### Problem details
Which lines below hold the word "text"? Report each one.
##### Supplied data
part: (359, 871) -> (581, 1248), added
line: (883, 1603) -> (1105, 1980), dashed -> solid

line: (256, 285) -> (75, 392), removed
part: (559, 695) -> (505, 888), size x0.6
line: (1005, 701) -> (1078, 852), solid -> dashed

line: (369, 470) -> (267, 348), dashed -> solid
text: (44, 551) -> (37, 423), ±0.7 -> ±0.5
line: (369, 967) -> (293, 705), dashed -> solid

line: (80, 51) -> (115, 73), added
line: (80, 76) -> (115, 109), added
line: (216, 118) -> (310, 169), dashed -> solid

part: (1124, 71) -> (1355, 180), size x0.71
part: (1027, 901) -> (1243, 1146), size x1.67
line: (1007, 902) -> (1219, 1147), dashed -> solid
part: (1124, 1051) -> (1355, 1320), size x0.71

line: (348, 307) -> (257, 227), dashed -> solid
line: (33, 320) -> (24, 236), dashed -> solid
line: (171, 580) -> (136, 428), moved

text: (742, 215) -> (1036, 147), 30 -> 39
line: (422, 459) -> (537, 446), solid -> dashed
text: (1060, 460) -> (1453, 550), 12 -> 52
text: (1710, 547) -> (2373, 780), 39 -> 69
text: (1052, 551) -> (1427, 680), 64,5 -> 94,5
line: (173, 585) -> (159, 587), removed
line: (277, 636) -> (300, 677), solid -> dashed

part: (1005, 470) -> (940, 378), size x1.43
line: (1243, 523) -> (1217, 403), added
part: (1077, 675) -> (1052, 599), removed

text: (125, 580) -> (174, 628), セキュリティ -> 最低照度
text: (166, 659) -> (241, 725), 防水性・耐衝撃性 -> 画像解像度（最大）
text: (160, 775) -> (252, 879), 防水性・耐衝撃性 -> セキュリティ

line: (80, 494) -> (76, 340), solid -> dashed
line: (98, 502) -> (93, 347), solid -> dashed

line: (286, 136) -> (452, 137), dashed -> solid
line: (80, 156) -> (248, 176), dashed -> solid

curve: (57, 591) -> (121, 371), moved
##########
### Problem solution
text: (44, 551) -> (37, 423), ±0.7 -> ±0.5
text: (742, 215) -> (1036, 147), 30 -> 39
text: (1060, 460) -> (1453, 550), 12 -> 52
text: (1710, 547) -> (2373, 780), 39 -> 69
text: (1052, 551) -> (1427, 680), 64,5 -> 94,5
text: (125, 580) -> (174, 628), セキュリティ -> 最低照度
text: (166, 659) -> (241, 725), 防水性・耐衝撃性 -> 画像解像度（最大）
text: (160, 775) -> (252, 879), 防水性・耐衝撃性 -> セキュリティ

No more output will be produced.